The vertical accuracy levels we were able to achieve in our research were not the same as those claimed by the vendors who collected the aerial lidar and mobile-terrestrial lidar data. As mentioned in Section 2.2 above the aerial lidar data vendor have claimed an RMSE of 3.14 cm for open and non-vegetated areas. The lowest RMSE we were able to achieve with aerial lidar data was 4.91 cm for level areas as shown in Table 5. Similarly, the mobile-terrestrial vendor claims an RMSE value of 0.732 cm for pavement plus edge of pavement and 4.3 cm for “ground” points; these are points not on pavement or edge of pavement. These RMSE of error values are lower than what we were able to achieve. As can be seen in Table 4, 1.9 cm was the lowest RMSE value we obtained with mobile-terrestrial data; this was for points on a road surface. Further research is needed to explain these differences in accuracy levels. However, it can be stated here that highway agencies are advised to conduct random quality assessment of data received from outside vendors.

Regarding the UAV data, the RMSEs of error between control point elevations and point cloud derived elevations were 17.1 cm, 1.9 cm, and 15.8 cm respectively for the three study sections, as stated in Section 2.2 earlier. RMSE values obtained in our study for the three sections were 17.4 cm, 13.6 cm, and 12.9 cm, as shown in Table 3. Except for Section 2 the two sets of RMSE values are comparable. It is to be noted that the UAV data was collected in-house by ITD unlike the two other remote sources of data.

In closing, a stepwise recommendation to highway agencies about using vendor-supplied, remote source data for highway design is provided below:

• Require a detailed explanation of vertical accuracies from vendors. The vendor report should include details about the software used in the processing of the point cloud data.
• Divide your project area into at least thirty, approximately equal regions.
• Establish a verification point in each of the regions and measure the elevation of the point using a conventional survey method, such as a Total Station or RTK-GPS.
• Estimate the elevation of each of the points using a DEM based on the remote source data obtained from the vendor.
• Compute the RMSE and the average difference in elevation between the two sets of elevations.
• If the values obtained in Step 5 above meet applicable standards for your jurisdiction, the DEM derived from the remote source data may be used for highway design.
• If the test in Step 6 is not successful, do not accept the vendor supplied remote source data.

5. Conclusions

The findings reported here indicate that the source of data used in highway design may be expanded to include remote sources. For reconstruction and rehabilitation projects where terrain models of road or other paved surfaces are required, mobile-terrestrial or UAV sources may be more appropriate due to cost and convenience. For larger projects where data from undeveloped land will be required, aerial lidar appear to be more appropriate due to higher levels of accuracy. It is noted however that the results presented in this paper are based on data collected by a unique set of equipment. Implications from changing the equipment for data collection have not been explored. But Further studies are needed to confirm the findings reported here. But based on the results presented here including the accuracy standards reported by the vendors, we recommend that highway agencies should begin to consider making increasing use of remote data sources in highway design.

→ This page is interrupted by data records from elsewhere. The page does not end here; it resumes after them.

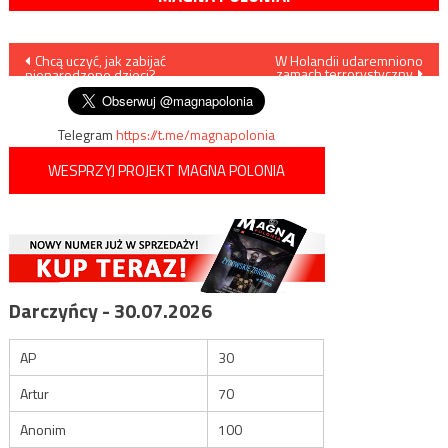
Nawigacja
Chcą uczyć, jak zabijać
W Holandii udaremniono
zamach terrorystyczny
nienarodzone dzieci?
wpisu
Telegram
https://t.me/magnapolonia
WESPRZYJ PROJEKT MAGNA POLONIA
Darczyńcy - 30.07.2026
AP
30
Artur
70
Anonim
100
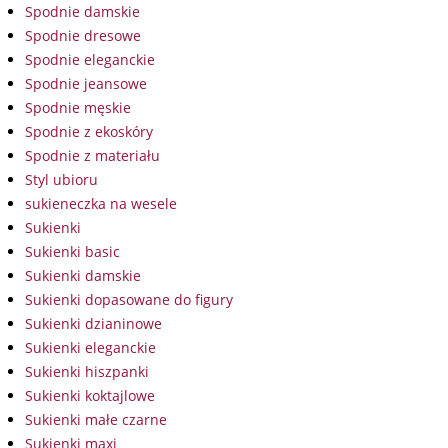
Spodnie damskie
Spodnie dresowe
Spodnie eleganckie
Spodnie jeansowe
Spodnie męskie
Spodnie z ekoskóry
Spodnie z materiału
Styl ubioru
sukieneczka na wesele
Sukienki
Sukienki basic
Sukienki damskie
Sukienki dopasowane do figury
Sukienki dzianinowe
Sukienki eleganckie
Sukienki hiszpanki
Sukienki koktajlowe
Sukienki małe czarne
Sukienki maxi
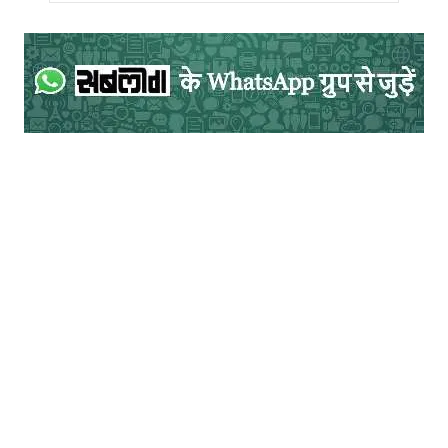
पेपर के बीच लखीसराय वासी साथी अशोक कुमार
ट्रेन दुर्घटना में अपना दाहिना हाथ गँवा बैठे। उस
अवस्था में भी उन्होंने साहस बनाए रखा और राइटर
मिलने पर परीक्षा देने का निर्णय लिया। हम दर्जनों
साथी माननीय कुलपति से मिलने गए। पर, हाय रे
अंधा कानून! कुलपति ने यह कहकर असमर्थता जताई
कि केवल नेत्रहीन के लिए राइटर देने का प्रावधान
है। बाद में हमने सत्याग्रह किया तब अगले साल
केवल बचे दो पेपर की परीक्षा के साथ रिजल्ट देने की
छूट का समझौता हुआ। एक साल तक अशोक ने बाएँ
हाथ से लिखने का अभ्यास करके अगले सत्र में एमए
किया था। तत्कालीन विश्वविद्यालय प्रशासन अत्यंत
सख्त रवैया अपनाता था। ऊँचे ज्ञान और चाल-
चरित्र की शुचिता के कारण प्रशासन का इकबाल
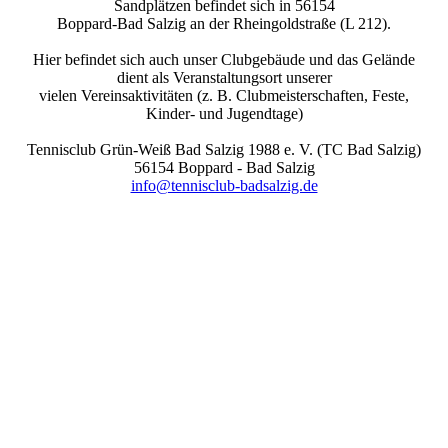
Sandplätzen befindet sich in 56154
Boppard-Bad Salzig an der Rheingoldstraße (L 212).
Hier befindet sich auch unser Clubgebäude und das Gelände
dient als Veranstaltungsort unserer
vielen Vereinsaktivitäten (z. B. Clubmeisterschaften, Feste,
Kinder- und Jugendtage)
Tennisclub Grün-Weiß Bad Salzig 1988 e. V. (TC Bad Salzig)
56154 Boppard - Bad Salzig
info@tennisclub-badsalzig.de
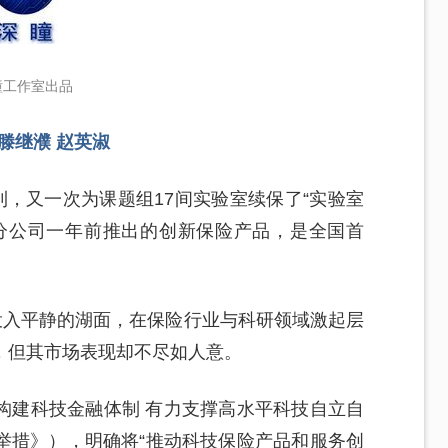
瞳工作室出品
 滕继濮 赵英淑
利，又一次为课题组17间实验室续保了“实验室
分公司一年前推出的创新保险产品，是全国首
投入平静的湖面，在保险行业与科研领域激起层
，但其市场表现却不尽如人意。
构建科技金融体制 有力支撑高水平科技自立自
举措》），明确将“推动科技保险产品和服务创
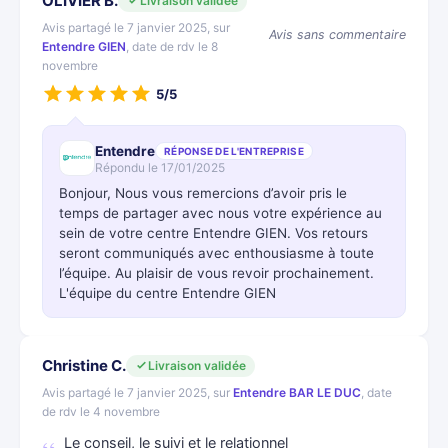
OLIVIER B.
Livraison validée
Avis partagé le 7 janvier 2025, sur
Avis sans commentaire
Entendre GIEN
, date de rdv le 8
novembre
5/5
Entendre
RÉPONSE DE L'ENTREPRISE
Répondu le 17/01/2025
Bonjour, Nous vous remercions d’avoir pris le
temps de partager avec nous votre expérience au
sein de votre centre Entendre GIEN. Vos retours
seront communiqués avec enthousiasme à toute
l’équipe. Au plaisir de vous revoir prochainement.
L'équipe du centre Entendre GIEN
Christine C.
Livraison validée
Avis partagé le 7 janvier 2025, sur
Entendre BAR LE DUC
, date
de rdv le 4 novembre
Le conseil, le suivi et le relationnel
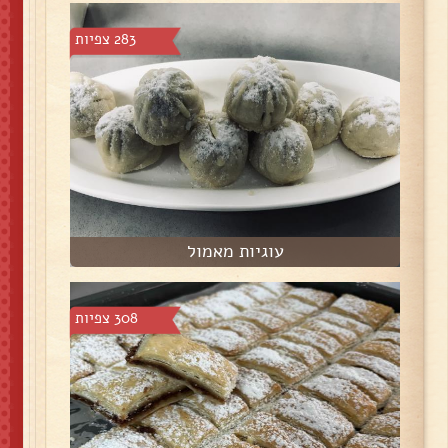
283 צפיות
עוגיות מאמול
308 צפיות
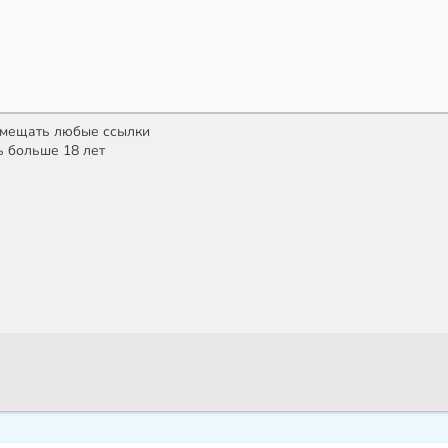
азмещать любые ссылки
ь больше 18 лет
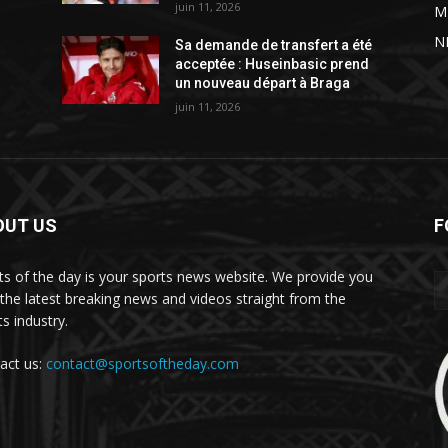
juin 11, 2026
M
N
é
Sa demande de transfert a été
acceptée : Huseinbasic prend
un nouveau départ à Braga
juin 11, 2026
OUT US
F
ts of the day is your sports news website. We provide you
 the latest breaking news and videos straight from the
s industry.
act us:
contact@sportsoftheday.com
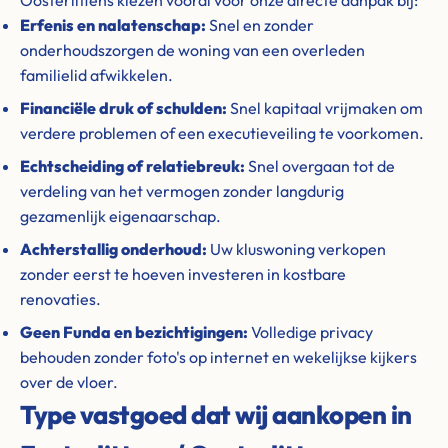
Oosterlittens kiezen vooral voor onze directe aanpak bij:
Erfenis en nalatenschap:
Snel en zonder
onderhoudszorgen de woning van een overleden
familielid afwikkelen.
Financiële druk of schulden:
Snel kapitaal vrijmaken om
verdere problemen of een executieveiling te voorkomen.
Echtscheiding of relatiebreuk:
Snel overgaan tot de
verdeling van het vermogen zonder langdurig
gezamenlijk eigenaarschap.
Achterstallig onderhoud:
Uw kluswoning verkopen
zonder eerst te hoeven investeren in kostbare
renovaties.
Geen Funda en bezichtigingen:
Volledige privacy
behouden zonder foto's op internet en wekelijkse kijkers
over de vloer.
Type vastgoed dat wij aankopen in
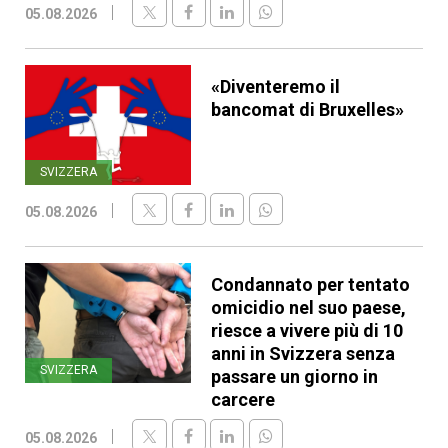
05.08.2026
«Diventeremo il
bancomat di Bruxelles»
SVIZZERA
05.08.2026
Condannato per tentato
omicidio nel suo paese,
riesce a vivere più di 10
anni in Svizzera senza
SVIZZERA
passare un giorno in
carcere
05.08.2026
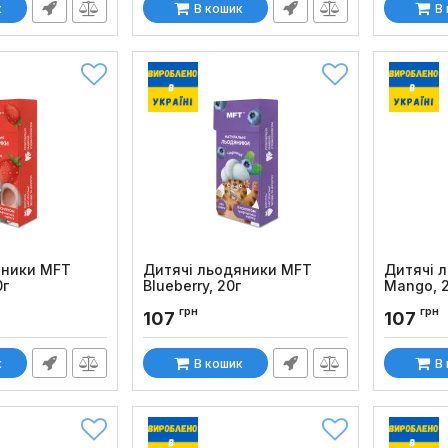
к
В кошик
В
яники MFT
Дитячі льодяники MFT
Дитячі 
0г
Blueberry, 20г
Mango, 
Код товару:
691
Код товару
грн
грн
107
107
к
В кошик
В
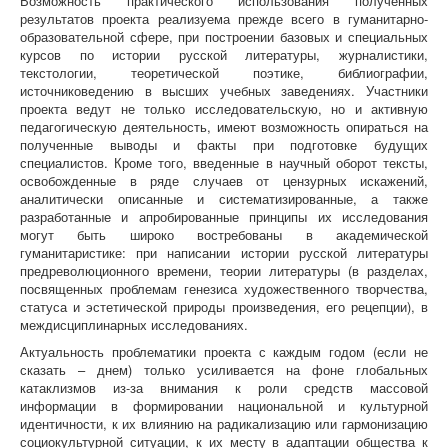
Возможность практического использования полученных
результатов проекта реализуема прежде всего в гуманитарно-
образовательной сфере, при построении базовых и специальных
курсов по истории русской литературы, журналистики,
текстологии, теоретической поэтике, библиографии,
источниковедению в высших учебных заведениях. Участники
проекта ведут не только исследовательскую, но и активную
педагогическую деятельность, имеют возможность опираться на
полученные выводы и факты при подготовке будущих
специалистов. Кроме того, введенные в научный оборот тексты,
освобожденные в ряде случаев от цензурных искажений,
аналитически описанные и систематизированные, а также
разработанные и апробированные принципы их исследования
могут быть широко востребованы в академической
гуманитаристике: при написании истории русской литературы
предреволюционного времени, теории литературы (в разделах,
посвященных проблемам генезиса художественного творчества,
статуса и эстетической природы произведения, его рецепции), в
междисциплинарных исследованиях.
Актуальность проблематики проекта с каждым годом (если не
сказать – днем) только усиливается на фоне глобальных
катаклизмов из-за внимания к роли средств массовой
информации в формировании национальной и культурной
идентичности, к их влиянию на радикализацию или гармонизацию
социокультурной ситуации, к их месту в адаптации общества к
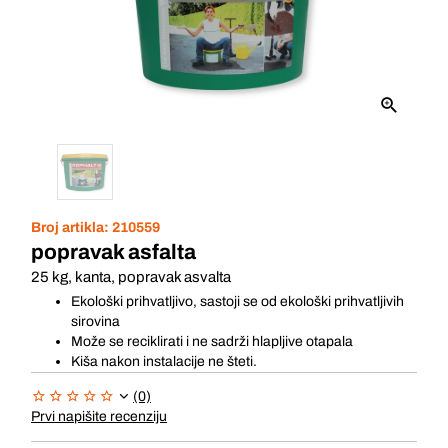
Broj artikla:
210559
popravak asfalta
25 kg, kanta, popravak asvalta
Ekološki prihvatljivo, sastoji se od ekološki prihvatljivih
sirovina
Može se reciklirati i ne sadrži hlapljive otapala
Kiša nakon instalacije ne šteti.
(0)
Prvi napišite recenziju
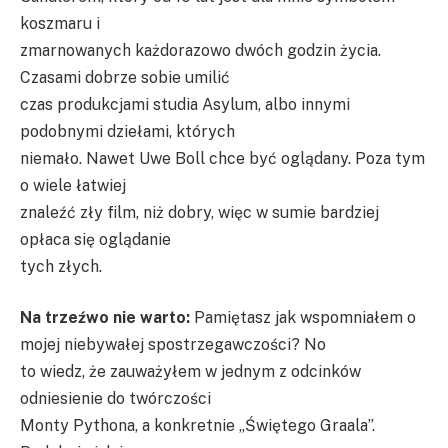
koszmaru i
zmarnowanych każdorazowo dwóch godzin życia.
Czasami dobrze sobie umilić
czas produkcjami studia Asylum, albo innymi
podobnymi dziełami, których
niemało. Nawet Uwe Boll chce być oglądany. Poza tym
o wiele łatwiej
znaleźć zły film, niż dobry, więc w sumie bardziej
opłaca się oglądanie
tych złych.
Na trzeźwo nie warto:
Pamiętasz jak wspomniałem o
mojej niebywałej spostrzegawczości? No
to wiedz, że zauważyłem w jednym z odcinków
odniesienie do twórczości
Monty Pythona, a konkretnie „Świętego Graala”.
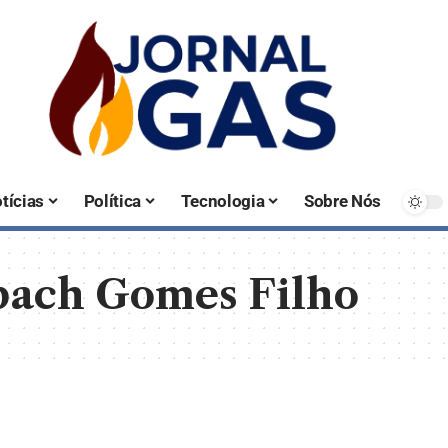
tícias
Política
Tecnologia
Sobre Nós
bach Gomes Filho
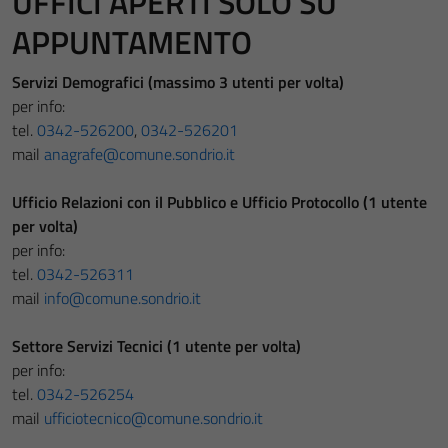
UFFICI APERTI SOLO SU
APPUNTAMENTO
Servizi Demografici (massimo 3 utenti per volta)
per info:
tel.
0342-526200
,
0342-526201
mail
anagrafe@comune.sondrio.it
Ufficio Relazioni con il Pubblico e Ufficio Protocollo (1 utente
per volta)
per info:
tel.
0342-526311
mail
info@comune.sondrio.it
Settore Servizi Tecnici (1 utente per volta)
per info:
tel.
0342-526254
mail
ufficiotecnico@comune.sondrio.it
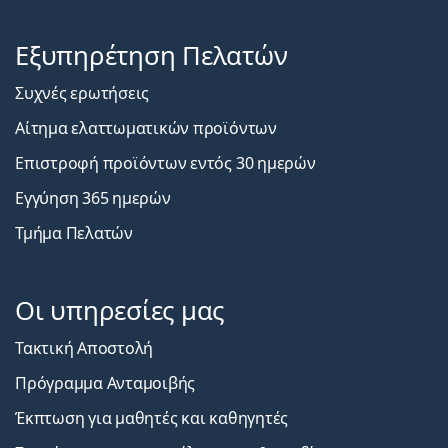
Εξυπηρέτηση Πελατών
Συχνές ερωτήσεις
Αίτημα ελαττωματικών προϊόντων
Επιστροφή προϊόντων εντός 30 ημερών
Εγγύηση 365 ημερών
Τμήμα Πελατών
Οι υπηρεσίες μας
Τακτική Αποστολή
Πρόγραμμα Ανταμοιβής
Έκπτωση για μαθητές και καθηγητές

An additional recommendation for future research is the use of standard highway design software to process the point cloud data obtained from remote data collection. This study used ArcMap; there should be some future studies that use highway design software to process the point cloud data. Highway designers are not as familiar with GIS software as they are with highway design software. Promising results based on highway design software are expected to lead to increased acceptance of remotely collected among highway design professionals.